When my grandfather retired he became the gardener for the property he and Grandma and my parents shared. This was a good arrangement until the signs of early dementia cropped up. The problem was that Grandpa was a farmer at heart, and not a gardener. As recent memories turned into dust in the wind, he returned to old painful memories and began to see mother’s flowers as weeds that competed for resources with the precious grain crops he fought so hard to grow during the dusty 30’s in Saskatchewan. Before Mom’s prize dahlias had a chance to bloom he hacked them down with his hoe.
Mother was not pleased. She was a farm girl too, and admired waves of wheat in an open field, and vegetable patches dripping with peas and beans as much as anyone, but she also appreciated “impractical” flower gardens that produced nothing more than visual pleasure.
When there is not enough to go around, survival comes first. The problem is that many of us return to familiar barrenness of past pain, and live our lives in fear of want, as if God is on a budget and there is not enough to go around. Without new memories our relationship with him can be one based merely on survival (what do I need to do to be saved?) and neglect appreciation of his beauty and abundance. Francis Frangipane wrote:
“Indeed, Jesus frequently drew revelation about the Father from the observable world around Him. He told His disciples to “consider the lilies” (Luke 12:27) and spoke of God’s love and care, even for the sparrows (v. 6). He saw miracles of life contained within the power of a simple seed, and He made this revelation a centerpiece of His teaching (Matt. 13).
Indeed, many of the Lord’s greatest sermons were presented, not in the temple or behind the pulpit of a local synagogue, but in the cathedral of creation, at lakesides and hilltops.
We think of Gethsemane as the place where Jesus sweat blood in prayer, and so it was. But Gethsemane was a garden, and the Bible tells us that Jesus “often met there with His disciples”(John 18:2). I love the fact that the Lord routinely found joy among flowers and landscaping, and that He “often” brought His disciples there to teach them.

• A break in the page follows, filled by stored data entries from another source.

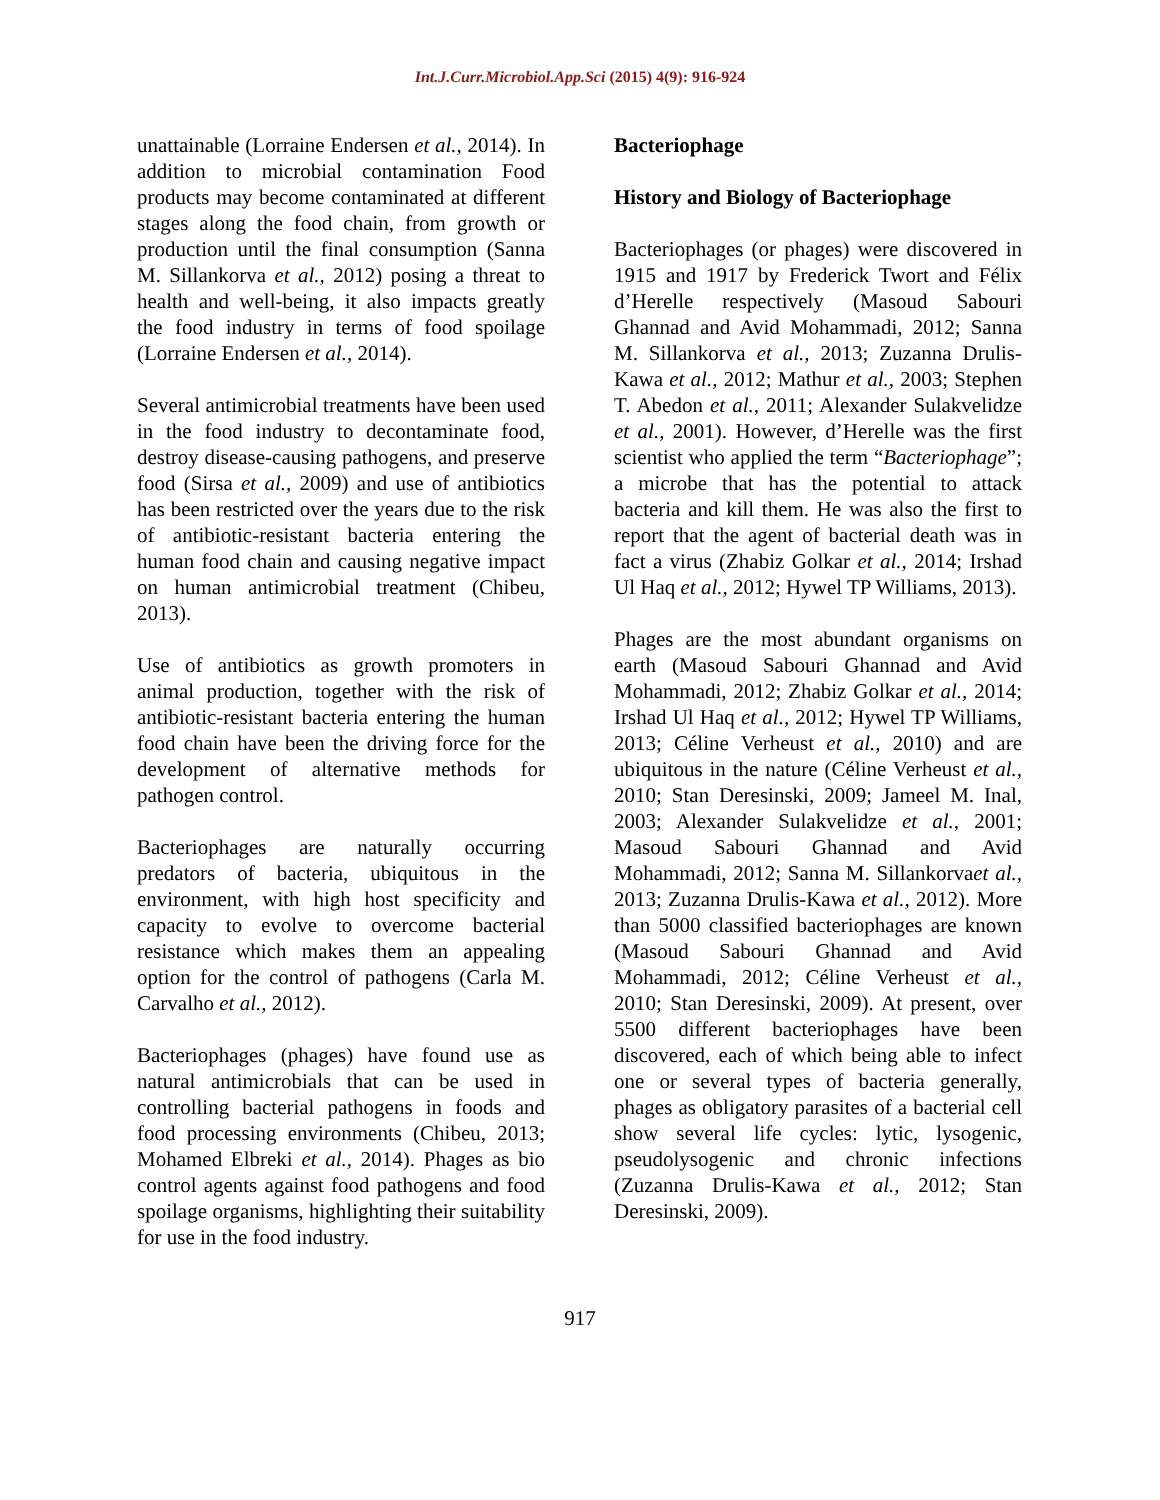Int.J.Curr.Microbiol.App.Sci (2015) 4(9): 916-924
unattainable (Lorraine Endersen et al., 2014). In addition to microbial contamination Food products may become contaminated at different stages along the food chain, from growth or production until the final consumption (Sanna M. Sillankorva et al., 2012) posing a threat to health and well-being, it also impacts greatly the food industry in terms of food spoilage (Lorraine Endersen et al., 2014).
Several antimicrobial treatments have been used in the food industry to decontaminate food, destroy disease-causing pathogens, and preserve food (Sirsa et al., 2009) and use of antibiotics has been restricted over the years due to the risk of antibiotic-resistant bacteria entering the human food chain and causing negative impact on human antimicrobial treatment (Chibeu, 2013).
Use of antibiotics as growth promoters in animal production, together with the risk of antibiotic-resistant bacteria entering the human food chain have been the driving force for the development of alternative methods for pathogen control.
Bacteriophages are naturally occurring predators of bacteria, ubiquitous in the environment, with high host specificity and capacity to evolve to overcome bacterial resistance which makes them an appealing option for the control of pathogens (Carla M. Carvalho et al., 2012).
Bacteriophages (phages) have found use as natural antimicrobials that can be used in controlling bacterial pathogens in foods and food processing environments (Chibeu, 2013; Mohamed Elbreki et al., 2014). Phages as bio control agents against food pathogens and food spoilage organisms, highlighting their suitability for use in the food industry.
Bacteriophage
History and Biology of Bacteriophage
Bacteriophages (or phages) were discovered in 1915 and 1917 by Frederick Twort and Félix d’Herelle respectively (Masoud Sabouri Ghannad and Avid Mohammadi, 2012; Sanna M. Sillankorva et al., 2013; Zuzanna Drulis-Kawa et al., 2012; Mathur et al., 2003; Stephen T. Abedon et al., 2011; Alexander Sulakvelidze et al., 2001). However, d’Herelle was the first scientist who applied the term “Bacteriophage”; a microbe that has the potential to attack bacteria and kill them. He was also the first to report that the agent of bacterial death was in fact a virus (Zhabiz Golkar et al., 2014; Irshad Ul Haq et al., 2012; Hywel TP Williams, 2013).
Phages are the most abundant organisms on earth (Masoud Sabouri Ghannad and Avid Mohammadi, 2012; Zhabiz Golkar et al., 2014; Irshad Ul Haq et al., 2012; Hywel TP Williams, 2013; Céline Verheust et al., 2010) and are ubiquitous in the nature (Céline Verheust et al., 2010; Stan Deresinski, 2009; Jameel M. Inal, 2003; Alexander Sulakvelidze et al., 2001; Masoud Sabouri Ghannad and Avid Mohammadi, 2012; Sanna M. Sillankorvaet al., 2013; Zuzanna Drulis-Kawa et al., 2012). More than 5000 classified bacteriophages are known (Masoud Sabouri Ghannad and Avid Mohammadi, 2012; Céline Verheust et al., 2010; Stan Deresinski, 2009). At present, over 5500 different bacteriophages have been discovered, each of which being able to infect one or several types of bacteria generally, phages as obligatory parasites of a bacterial cell show several life cycles: lytic, lysogenic, pseudolysogenic and chronic infections (Zuzanna Drulis-Kawa et al., 2012; Stan Deresinski, 2009).
917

Yet not only was the setting of a garden a familiar place for Jesus while He was alive, but even in death His tomb was set in the midst of a garden (John 19:41). In fact, when He rose from the dead, a distressed Mary thought Him to be the gardener (John 20:15).
Jesus obviously saw the creation as an echo of the Father’s heart. He found in nature a place, a quiet place, to seek and find communion with God. Beloved don’t deny yourself this exquisite pleasure.”
There is more beauty, so much more beauty, in Jesus Christ than we yet know.